Sometimes you have to do some work.

+14 votes
153 views
Please do not make the mistake of assuming that every source is online, it is not. There is a great deal of information available, but you have to make a little effort.

In the UK, many Parish Registers are not yet on the internet, and some that are merely transcripts full of errors. To verify this data you need to obtain fiche of the original document. These are available from the Area Records Offices at a nominal price to cover the photographic process, and still cheaper than 'pay to view' sites with questionable data.
in The Tree House by Tim Perry G2G6 Mach 3 (35.3k points)
retagged by Anthony McCabe

1 Answer

+6 votes
Good reminder Tim. I have spent the past three afternoons in the Northumberland Archives. Among the images I found that highlight transcript errors is a bride transcribed as Margaret Basley. The banns show her as Margaret Pasley and trawling through the rest of the microfilm for 20 years either side of the marriage date to find more Pasleys indicates she may actually have been a Paisley.
by Lynda Crackett G2G6 Pilot (673k points)
Lynda, I think that there are many folk who expect "instant genealogy", If it's online, it MUST be correct, and if it's not online it is dismissed. Of course, these errors are copied, and recopied, around the globe. Before you know, folk are arguing that "It must be true, because everybody says so."

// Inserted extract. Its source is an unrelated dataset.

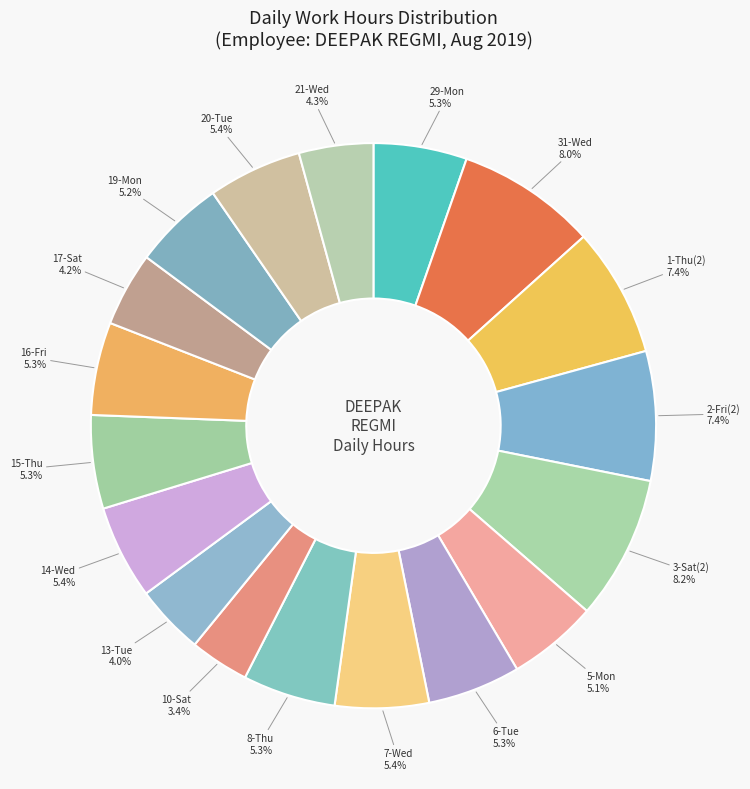

The 3-Sat(2) slice represents 1% of the pie. True or false?

False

Simple truth is that there is no "Lazy man's way", it you want the truth , you have to work for it. My data files, in excess of 40,000 profiles, ( NOT on WIKI ), are the result of work started by my father in 1925, and continued by myself after his demise, and I feel that I have barely scratched the surface yet.

Original Parish Registers are by far the best source, written up by the clergy, contemporaries of the data subject, and having first hand personal knowledge of the individual. Not some book written decades, or hundreds, of years after the event, based upon the assumptions of an "expert".
You are very lucky to have had some of the groundwork done by your father.